Exercise requirements |
Can you format every line of the data below as a Markdown table with the columns "Row" and "Data line", numbering the rows, skipping blank lines, and leaving the pictures out?

Excerpted data |

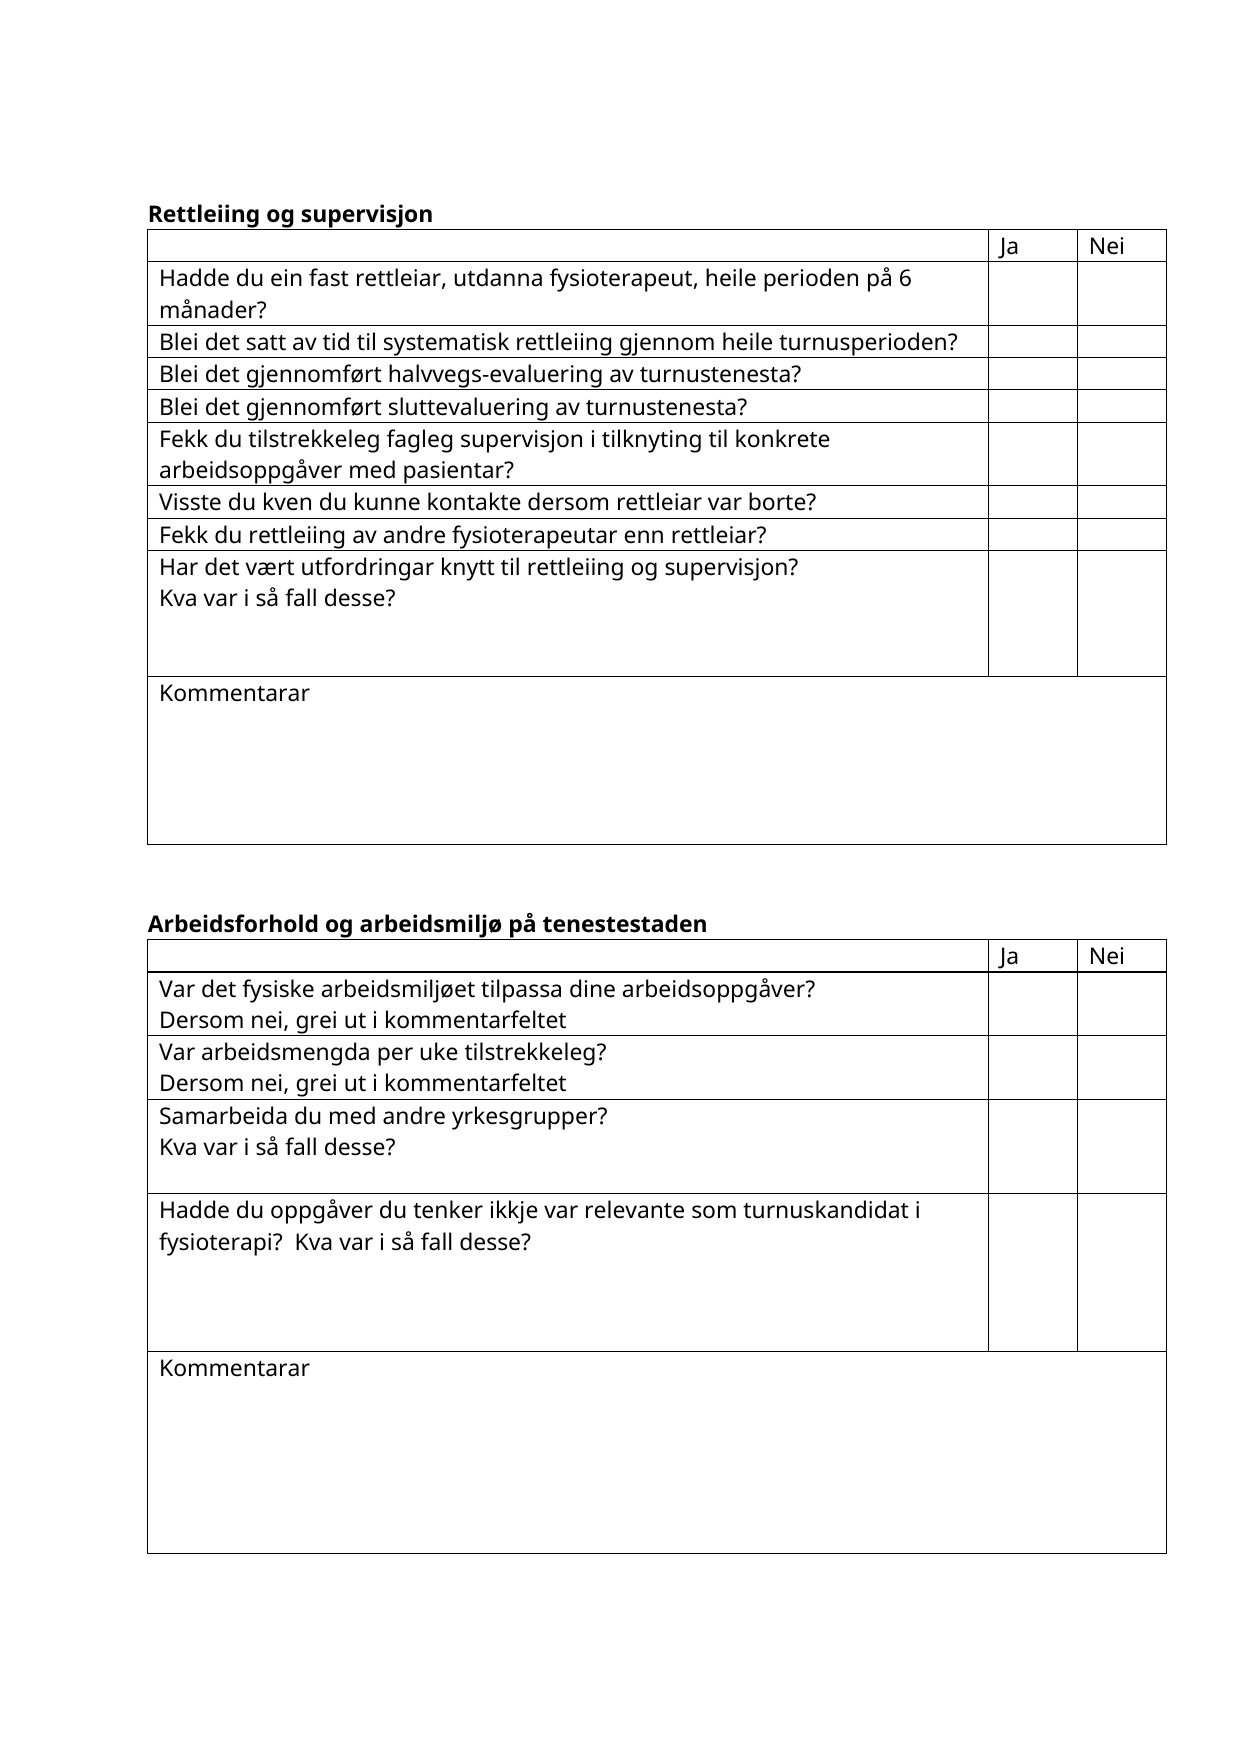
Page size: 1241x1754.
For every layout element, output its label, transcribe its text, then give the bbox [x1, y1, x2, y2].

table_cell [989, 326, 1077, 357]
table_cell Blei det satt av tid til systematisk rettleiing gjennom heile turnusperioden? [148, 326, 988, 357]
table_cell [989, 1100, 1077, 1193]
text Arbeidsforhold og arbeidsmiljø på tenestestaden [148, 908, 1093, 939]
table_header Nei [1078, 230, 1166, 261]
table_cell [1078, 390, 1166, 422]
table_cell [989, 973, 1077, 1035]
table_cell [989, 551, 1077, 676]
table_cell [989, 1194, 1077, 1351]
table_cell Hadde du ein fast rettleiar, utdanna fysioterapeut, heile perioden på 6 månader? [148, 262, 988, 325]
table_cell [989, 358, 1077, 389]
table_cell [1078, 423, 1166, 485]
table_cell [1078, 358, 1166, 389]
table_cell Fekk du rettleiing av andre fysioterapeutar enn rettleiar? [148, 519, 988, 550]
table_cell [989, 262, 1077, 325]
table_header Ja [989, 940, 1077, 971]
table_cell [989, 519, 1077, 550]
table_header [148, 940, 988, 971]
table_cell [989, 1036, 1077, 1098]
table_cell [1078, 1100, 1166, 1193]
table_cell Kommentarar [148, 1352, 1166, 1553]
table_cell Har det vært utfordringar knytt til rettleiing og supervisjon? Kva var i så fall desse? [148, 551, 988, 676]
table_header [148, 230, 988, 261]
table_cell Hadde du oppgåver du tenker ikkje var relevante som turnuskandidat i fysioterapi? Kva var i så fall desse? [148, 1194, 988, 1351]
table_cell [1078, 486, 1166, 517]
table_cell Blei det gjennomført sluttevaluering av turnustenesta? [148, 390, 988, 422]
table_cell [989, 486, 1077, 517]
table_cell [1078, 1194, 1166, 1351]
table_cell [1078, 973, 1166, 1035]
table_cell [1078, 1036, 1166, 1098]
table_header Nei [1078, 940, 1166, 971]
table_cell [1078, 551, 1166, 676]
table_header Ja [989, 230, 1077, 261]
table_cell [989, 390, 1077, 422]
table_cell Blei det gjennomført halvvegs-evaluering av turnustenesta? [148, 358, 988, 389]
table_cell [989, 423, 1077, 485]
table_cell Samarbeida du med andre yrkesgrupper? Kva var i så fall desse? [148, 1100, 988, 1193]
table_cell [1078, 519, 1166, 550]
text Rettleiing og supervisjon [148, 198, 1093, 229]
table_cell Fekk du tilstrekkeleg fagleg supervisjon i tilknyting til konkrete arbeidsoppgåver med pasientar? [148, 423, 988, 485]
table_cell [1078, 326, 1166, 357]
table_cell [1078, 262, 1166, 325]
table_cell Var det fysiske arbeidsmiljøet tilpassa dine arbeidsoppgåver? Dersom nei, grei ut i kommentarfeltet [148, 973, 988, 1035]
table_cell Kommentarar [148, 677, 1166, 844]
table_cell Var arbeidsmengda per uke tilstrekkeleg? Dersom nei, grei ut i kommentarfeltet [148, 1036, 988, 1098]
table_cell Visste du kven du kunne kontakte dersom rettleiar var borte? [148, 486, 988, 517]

Task response |
| Row | Data line |
|---|---|
| 1 | Page size: 1241x1754. |
| 2 | For every layout element, output its label, transcribe its text, then give the bbox [x1, y1, x2, y2]. |
| 3 | table_cell [989, 326, 1077, 357] |
| 4 | table_cell Blei det satt av tid til systematisk rettleiing gjennom heile turnusperioden? [148, 326, 988, 357] |
| 5 | table_cell [989, 1100, 1077, 1193] |
| 6 | text Arbeidsforhold og arbeidsmiljø på tenestestaden [148, 908, 1093, 939] |
| 7 | table_header Nei [1078, 230, 1166, 261] |
| 8 | table_cell [1078, 390, 1166, 422] |
| 9 | table_cell [989, 973, 1077, 1035] |
| 10 | table_cell [989, 551, 1077, 676] |
| 11 | table_cell [989, 1194, 1077, 1351] |
| 12 | table_cell Hadde du ein fast rettleiar, utdanna fysioterapeut, heile perioden på 6 månader? [148, 262, 988, 325] |
| 13 | table_cell [989, 358, 1077, 389] |
| 14 | table_cell [1078, 423, 1166, 485] |
| 15 | table_cell [1078, 358, 1166, 389] |
| 16 | table_cell Fekk du rettleiing av andre fysioterapeutar enn rettleiar? [148, 519, 988, 550] |
| 17 | table_cell [989, 262, 1077, 325] |
| 18 | table_header Ja [989, 940, 1077, 971] |
| 19 | table_cell [989, 519, 1077, 550] |
| 20 | table_header [148, 940, 988, 971] |
| 21 | table_cell [989, 1036, 1077, 1098] |
| 22 | table_cell [1078, 1100, 1166, 1193] |
| 23 | table_cell Kommentarar [148, 1352, 1166, 1553] |
| 24 | table_cell Har det vært utfordringar knytt til rettleiing og supervisjon? Kva var i så fall desse? [148, 551, 988, 676] |
| 25 | table_header [148, 230, 988, 261] |
| 26 | table_cell Hadde du oppgåver du tenker ikkje var relevante som turnuskandidat i fysioterapi? Kva var i så fall desse? [148, 1194, 988, 1351] |
| 27 | table_cell [1078, 486, 1166, 517] |
| 28 | table_cell Blei det gjennomført sluttevaluering av turnustenesta? [148, 390, 988, 422] |
| 29 | table_cell [989, 486, 1077, 517] |
| 30 | table_cell [1078, 1194, 1166, 1351] |
| 31 | table_cell [1078, 973, 1166, 1035] |
| 32 | table_cell [1078, 1036, 1166, 1098] |
| 33 | table_header Nei [1078, 940, 1166, 971] |
| 34 | table_cell [1078, 551, 1166, 676] |
| 35 | table_header Ja [989, 230, 1077, 261] |
| 36 | table_cell [989, 390, 1077, 422] |
| 37 | table_cell Blei det gjennomført halvvegs-evaluering av turnustenesta? [148, 358, 988, 389] |
| 38 | table_cell [989, 423, 1077, 485] |
| 39 | table_cell Samarbeida du med andre yrkesgrupper? Kva var i så fall desse? [148, 1100, 988, 1193] |
| 40 | table_cell [1078, 519, 1166, 550] |
| 41 | text Rettleiing og supervisjon [148, 198, 1093, 229] |
| 42 | table_cell Fekk du tilstrekkeleg fagleg supervisjon i tilknyting til konkrete arbeidsoppgåver med pasientar? [148, 423, 988, 485] |
| 43 | table_cell [1078, 326, 1166, 357] |
| 44 | table_cell [1078, 262, 1166, 325] |
| 45 | table_cell Var det fysiske arbeidsmiljøet tilpassa dine arbeidsoppgåver? Dersom nei, grei ut i kommentarfeltet [148, 973, 988, 1035] |
| 46 | table_cell Kommentarar [148, 677, 1166, 844] |
| 47 | table_cell Var arbeidsmengda per uke tilstrekkeleg? Dersom nei, grei ut i kommentarfeltet [148, 1036, 988, 1098] |
| 48 | table_cell Visste du kven du kunne kontakte dersom rettleiar var borte? [148, 486, 988, 517] |